Dans le champ cette fois des processus, nous avons repris le même mot pour l’anglais engagement, mais il fallait éviter la confusion avec le commitment : nous avons donc précisé pour le premier, l’engagement réciproque qui fonde la relation, engagement dans la relation ; pour le second, l’engagement du client dans le changement (commitment), engagement sans précision. En ce qui concerne focusing, nous avons choisi de garder la métaphore optique avec focaliser ou focalisation, (et quelquefois focus pour désigner le point focal, le foyer où tend la focalisation) comme nous avons choisi de conserver la métaphore musicale en traduisant discord par dissonance – en gardant dans le chapitre 18 l’expression dissonance cognitive (de Festinger), pour son sens très différent utilisé en thérapie comportementale cognitive, et guère en EM. Enfin, dans le même esprit, persistence est devenue maintien dans le changement, puisque le maintien sans précision décrit comme sustain le maintien dans le statu quo. L’ensemble du glossaire proposé par les auteurs en fin de volume est traduit avec les équivalents anglais, pour faciliter l’homogénéité du vocabulaire dans les traductions et publications ultérieures.
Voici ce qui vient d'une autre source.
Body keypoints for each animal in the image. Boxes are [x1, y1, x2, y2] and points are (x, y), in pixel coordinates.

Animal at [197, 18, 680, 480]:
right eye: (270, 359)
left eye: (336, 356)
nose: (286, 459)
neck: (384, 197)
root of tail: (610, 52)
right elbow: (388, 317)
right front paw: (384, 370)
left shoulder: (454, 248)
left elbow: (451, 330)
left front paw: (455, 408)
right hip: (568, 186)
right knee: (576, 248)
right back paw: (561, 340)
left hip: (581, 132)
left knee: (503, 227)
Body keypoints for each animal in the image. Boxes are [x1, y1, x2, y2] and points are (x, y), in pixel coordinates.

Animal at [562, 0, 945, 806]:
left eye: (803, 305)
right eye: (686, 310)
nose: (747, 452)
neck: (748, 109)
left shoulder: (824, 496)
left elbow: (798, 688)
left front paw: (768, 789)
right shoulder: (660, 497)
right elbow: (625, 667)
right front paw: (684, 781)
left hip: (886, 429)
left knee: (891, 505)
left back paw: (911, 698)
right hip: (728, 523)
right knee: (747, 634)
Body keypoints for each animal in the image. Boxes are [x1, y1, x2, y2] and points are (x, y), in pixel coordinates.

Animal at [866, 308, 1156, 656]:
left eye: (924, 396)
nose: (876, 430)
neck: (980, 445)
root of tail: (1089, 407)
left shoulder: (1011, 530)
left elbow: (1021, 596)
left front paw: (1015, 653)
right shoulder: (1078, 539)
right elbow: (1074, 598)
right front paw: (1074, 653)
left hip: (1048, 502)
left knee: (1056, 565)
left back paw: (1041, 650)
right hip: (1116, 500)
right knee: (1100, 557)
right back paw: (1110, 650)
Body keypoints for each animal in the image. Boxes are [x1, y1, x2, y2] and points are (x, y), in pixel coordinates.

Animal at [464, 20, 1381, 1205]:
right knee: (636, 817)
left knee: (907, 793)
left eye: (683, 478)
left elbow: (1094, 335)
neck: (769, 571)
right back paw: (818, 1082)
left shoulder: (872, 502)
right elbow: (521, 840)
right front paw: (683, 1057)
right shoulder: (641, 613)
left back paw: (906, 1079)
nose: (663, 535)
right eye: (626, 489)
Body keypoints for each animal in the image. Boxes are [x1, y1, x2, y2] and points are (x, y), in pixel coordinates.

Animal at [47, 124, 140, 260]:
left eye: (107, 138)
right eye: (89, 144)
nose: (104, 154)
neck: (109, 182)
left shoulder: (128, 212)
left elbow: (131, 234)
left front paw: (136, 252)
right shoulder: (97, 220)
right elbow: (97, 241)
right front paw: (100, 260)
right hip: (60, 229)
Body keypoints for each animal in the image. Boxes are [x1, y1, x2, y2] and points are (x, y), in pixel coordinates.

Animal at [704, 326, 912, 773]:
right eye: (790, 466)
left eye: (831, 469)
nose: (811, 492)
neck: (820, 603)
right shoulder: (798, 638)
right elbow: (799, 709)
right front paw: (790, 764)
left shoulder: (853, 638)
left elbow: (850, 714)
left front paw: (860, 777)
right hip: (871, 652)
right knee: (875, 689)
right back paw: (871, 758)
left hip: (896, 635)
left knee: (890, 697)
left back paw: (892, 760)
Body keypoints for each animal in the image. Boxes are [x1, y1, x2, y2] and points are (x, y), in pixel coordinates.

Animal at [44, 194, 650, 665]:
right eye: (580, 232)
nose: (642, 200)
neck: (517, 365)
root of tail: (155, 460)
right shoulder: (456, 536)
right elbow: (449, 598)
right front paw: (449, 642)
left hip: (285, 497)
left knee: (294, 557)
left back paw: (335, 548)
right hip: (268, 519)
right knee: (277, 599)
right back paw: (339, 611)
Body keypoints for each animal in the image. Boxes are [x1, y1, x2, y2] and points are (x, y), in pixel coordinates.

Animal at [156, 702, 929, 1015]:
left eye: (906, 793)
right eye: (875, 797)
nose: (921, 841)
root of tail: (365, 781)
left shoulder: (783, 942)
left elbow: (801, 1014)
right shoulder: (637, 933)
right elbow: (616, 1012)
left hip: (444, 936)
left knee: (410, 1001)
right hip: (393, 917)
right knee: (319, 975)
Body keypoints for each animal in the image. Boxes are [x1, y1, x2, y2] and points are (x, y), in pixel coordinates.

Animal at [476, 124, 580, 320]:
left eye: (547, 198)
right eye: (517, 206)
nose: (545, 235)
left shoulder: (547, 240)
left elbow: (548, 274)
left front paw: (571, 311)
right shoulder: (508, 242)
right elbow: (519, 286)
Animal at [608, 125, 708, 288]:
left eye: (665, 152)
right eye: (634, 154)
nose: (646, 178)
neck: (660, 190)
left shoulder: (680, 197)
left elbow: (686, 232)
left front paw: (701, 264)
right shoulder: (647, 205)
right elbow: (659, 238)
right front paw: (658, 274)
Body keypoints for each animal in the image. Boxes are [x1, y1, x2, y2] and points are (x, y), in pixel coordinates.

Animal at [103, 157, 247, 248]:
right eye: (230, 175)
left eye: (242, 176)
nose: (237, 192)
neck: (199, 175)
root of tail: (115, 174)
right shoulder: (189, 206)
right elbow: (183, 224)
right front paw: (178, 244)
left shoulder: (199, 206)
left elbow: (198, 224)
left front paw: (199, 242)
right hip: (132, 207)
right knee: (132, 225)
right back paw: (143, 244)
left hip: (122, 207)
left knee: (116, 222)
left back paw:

Cette traduction survient au moment où le dynamisme des formations données en français montre l’intérêt que l’EM suscite de jour en jour davantage dans l’espace francophone, comme le montre aussi le statut de best seller qu’avait acquis la précédente édition. Nous nous félicitons de ce succès pour les milliers de clients qui auront trouvé, grâce à cette diffusion, des intervenants plus attentifs à les guider respectueusement et efficacement dans un changement bénéfique.
D. Lécallier et P. Michaud, Maasser El Chouf, Gessenay, Baubigny, mai-juillet 2013
Mille mercis pour cette ouvrage qui permet aux francophones de bénéficier de toute la richesse de l’EM!
Merci pour votre diligence à rendre cette traduction disponible aussi rapidement!
Merci pour votre dévouement et votre merveilleux travail!
Juste une question. Pourquoi est-il indiqué que c’est la deuxième édition alors qu’il s’agit de la traduction de la troisième édition?
Merci et Joyeuses Fêtes!
Danielle Pinsonneault, Québec
Bonjour Danielle,
Pour répondre à votre question, il s’agit de la seconde édition en français, la première édition en anglais n’ayant pas été traduite.